• _PROBLEM_: Repeat only the lines below from the one containing "Should the orange" through the one containing "Figure 2: First", inclusive, exactly as written.

════════

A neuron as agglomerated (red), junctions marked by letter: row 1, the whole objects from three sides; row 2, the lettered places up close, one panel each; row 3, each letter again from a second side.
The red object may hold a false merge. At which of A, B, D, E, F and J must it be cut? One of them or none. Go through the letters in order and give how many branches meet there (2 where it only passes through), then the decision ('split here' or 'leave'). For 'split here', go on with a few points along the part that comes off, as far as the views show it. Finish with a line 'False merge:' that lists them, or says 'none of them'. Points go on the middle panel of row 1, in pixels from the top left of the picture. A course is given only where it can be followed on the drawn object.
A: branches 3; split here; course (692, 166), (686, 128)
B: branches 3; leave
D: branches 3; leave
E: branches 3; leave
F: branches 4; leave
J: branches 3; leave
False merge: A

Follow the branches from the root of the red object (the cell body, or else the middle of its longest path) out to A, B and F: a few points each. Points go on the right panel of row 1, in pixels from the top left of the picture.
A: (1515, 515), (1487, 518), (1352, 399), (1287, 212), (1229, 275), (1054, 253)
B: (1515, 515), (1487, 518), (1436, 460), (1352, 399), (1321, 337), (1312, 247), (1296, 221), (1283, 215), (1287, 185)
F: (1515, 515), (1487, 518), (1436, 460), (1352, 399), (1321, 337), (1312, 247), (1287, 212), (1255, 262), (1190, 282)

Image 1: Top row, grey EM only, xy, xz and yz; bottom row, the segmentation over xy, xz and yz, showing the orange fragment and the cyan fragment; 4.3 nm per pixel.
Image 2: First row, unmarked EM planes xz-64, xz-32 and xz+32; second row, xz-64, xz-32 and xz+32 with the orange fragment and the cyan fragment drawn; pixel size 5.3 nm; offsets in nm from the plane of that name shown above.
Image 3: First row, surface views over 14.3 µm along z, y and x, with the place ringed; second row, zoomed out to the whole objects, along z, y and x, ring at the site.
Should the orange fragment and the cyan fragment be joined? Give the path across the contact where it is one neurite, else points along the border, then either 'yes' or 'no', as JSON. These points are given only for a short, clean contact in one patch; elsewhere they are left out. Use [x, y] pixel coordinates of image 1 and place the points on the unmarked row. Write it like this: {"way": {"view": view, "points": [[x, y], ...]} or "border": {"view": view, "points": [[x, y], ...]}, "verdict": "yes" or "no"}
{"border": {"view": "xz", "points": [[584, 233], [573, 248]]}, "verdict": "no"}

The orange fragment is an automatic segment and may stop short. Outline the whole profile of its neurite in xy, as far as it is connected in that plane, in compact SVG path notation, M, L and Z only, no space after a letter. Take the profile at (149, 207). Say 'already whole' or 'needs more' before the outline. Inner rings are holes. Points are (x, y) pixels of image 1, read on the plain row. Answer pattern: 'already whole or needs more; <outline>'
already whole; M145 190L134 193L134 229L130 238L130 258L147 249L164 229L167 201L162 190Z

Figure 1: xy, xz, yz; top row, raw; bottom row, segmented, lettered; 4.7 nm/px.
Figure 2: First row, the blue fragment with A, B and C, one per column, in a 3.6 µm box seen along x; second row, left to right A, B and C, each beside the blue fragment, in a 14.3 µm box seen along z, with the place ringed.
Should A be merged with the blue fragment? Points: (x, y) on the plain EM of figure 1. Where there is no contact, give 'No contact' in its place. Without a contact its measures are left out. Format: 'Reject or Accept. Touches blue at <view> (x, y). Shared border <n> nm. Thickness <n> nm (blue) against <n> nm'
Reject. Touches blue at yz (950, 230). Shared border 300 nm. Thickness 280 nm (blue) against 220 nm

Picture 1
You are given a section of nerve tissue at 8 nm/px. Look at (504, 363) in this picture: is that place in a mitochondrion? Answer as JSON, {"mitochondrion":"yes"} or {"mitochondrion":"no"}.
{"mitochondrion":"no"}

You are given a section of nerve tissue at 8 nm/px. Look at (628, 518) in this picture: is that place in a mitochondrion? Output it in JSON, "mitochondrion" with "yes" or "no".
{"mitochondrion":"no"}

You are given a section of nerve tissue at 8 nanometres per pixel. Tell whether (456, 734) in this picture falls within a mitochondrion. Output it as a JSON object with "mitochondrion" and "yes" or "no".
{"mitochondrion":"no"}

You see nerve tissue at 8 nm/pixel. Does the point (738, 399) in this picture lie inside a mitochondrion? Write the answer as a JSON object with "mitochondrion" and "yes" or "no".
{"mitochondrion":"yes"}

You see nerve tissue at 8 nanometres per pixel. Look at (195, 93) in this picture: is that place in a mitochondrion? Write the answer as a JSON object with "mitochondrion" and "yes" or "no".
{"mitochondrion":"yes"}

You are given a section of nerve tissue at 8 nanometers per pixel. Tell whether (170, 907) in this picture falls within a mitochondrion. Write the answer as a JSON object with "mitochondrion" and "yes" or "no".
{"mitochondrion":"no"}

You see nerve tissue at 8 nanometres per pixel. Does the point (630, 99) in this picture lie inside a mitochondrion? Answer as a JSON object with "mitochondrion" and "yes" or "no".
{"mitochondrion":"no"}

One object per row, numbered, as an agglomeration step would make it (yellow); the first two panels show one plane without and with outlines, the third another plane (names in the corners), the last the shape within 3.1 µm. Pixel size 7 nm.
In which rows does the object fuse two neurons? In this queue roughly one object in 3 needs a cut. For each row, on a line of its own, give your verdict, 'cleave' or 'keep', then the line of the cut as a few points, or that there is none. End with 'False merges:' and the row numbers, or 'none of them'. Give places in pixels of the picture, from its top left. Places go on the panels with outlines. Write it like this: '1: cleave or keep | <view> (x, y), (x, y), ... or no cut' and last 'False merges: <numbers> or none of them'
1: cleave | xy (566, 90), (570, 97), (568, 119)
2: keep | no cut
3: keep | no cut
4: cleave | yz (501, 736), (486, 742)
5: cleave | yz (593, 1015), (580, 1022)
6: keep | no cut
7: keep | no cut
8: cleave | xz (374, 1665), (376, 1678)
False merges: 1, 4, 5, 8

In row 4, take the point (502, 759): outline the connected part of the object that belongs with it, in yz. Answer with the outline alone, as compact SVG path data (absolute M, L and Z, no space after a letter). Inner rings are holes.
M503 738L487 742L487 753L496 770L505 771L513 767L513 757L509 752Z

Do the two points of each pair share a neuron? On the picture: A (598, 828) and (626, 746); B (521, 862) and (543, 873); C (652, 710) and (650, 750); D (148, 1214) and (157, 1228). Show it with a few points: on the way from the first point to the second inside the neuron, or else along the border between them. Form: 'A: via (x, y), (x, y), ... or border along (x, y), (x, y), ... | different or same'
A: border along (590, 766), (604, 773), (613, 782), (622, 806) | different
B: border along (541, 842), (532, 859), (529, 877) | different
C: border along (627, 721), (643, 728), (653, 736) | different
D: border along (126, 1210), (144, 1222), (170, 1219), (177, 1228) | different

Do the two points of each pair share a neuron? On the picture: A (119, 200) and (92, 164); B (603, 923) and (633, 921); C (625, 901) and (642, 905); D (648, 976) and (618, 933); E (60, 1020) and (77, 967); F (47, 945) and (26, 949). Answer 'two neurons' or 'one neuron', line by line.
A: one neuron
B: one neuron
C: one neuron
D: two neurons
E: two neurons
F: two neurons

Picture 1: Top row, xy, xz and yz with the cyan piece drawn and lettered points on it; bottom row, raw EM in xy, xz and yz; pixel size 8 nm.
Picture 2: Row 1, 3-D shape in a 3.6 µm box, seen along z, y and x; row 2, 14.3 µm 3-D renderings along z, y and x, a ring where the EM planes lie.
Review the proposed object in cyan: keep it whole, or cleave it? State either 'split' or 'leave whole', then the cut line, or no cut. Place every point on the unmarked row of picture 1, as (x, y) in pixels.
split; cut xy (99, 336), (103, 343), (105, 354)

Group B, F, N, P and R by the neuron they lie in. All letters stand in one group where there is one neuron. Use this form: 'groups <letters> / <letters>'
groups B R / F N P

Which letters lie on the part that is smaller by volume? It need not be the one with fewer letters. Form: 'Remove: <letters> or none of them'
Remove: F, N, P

════════

• _RESULT OF THIS EXERCISE_:
Should the orange fragment and the cyan fragment be joined? Give the path across the contact where it is one neurite, else points along the border, then either 'yes' or 'no', as JSON. These points are given only for a short, clean contact in one patch; elsewhere they are left out. Use [x, y] pixel coordinates of image 1 and place the points on the unmarked row. Write it like this: {"way": {"view": view, "points": [[x, y], ...]} or "border": {"view": view, "points": [[x, y], ...]}, "verdict": "yes" or "no"}
{"border": {"view": "xz", "points": [[584, 233], [573, 248]]}, "verdict": "no"}

The orange fragment is an automatic segment and may stop short. Outline the whole profile of its neurite in xy, as far as it is connected in that plane, in compact SVG path notation, M, L and Z only, no space after a letter. Take the profile at (149, 207). Say 'already whole' or 'needs more' before the outline. Inner rings are holes. Points are (x, y) pixels of image 1, read on the plain row. Answer pattern: 'already whole or needs more; <outline>'
already whole; M145 190L134 193L134 229L130 238L130 258L147 249L164 229L167 201L162 190Z

Figure 1: xy, xz, yz; top row, raw; bottom row, segmented, lettered; 4.7 nm/px.
Figure 2: First row, the blue fragment with A, B and C, one per column, in a 3.6 µm box seen along x; second row, left to right A, B and C, each beside the blue fragment, in a 14.3 µm box seen along z, with the place ringed.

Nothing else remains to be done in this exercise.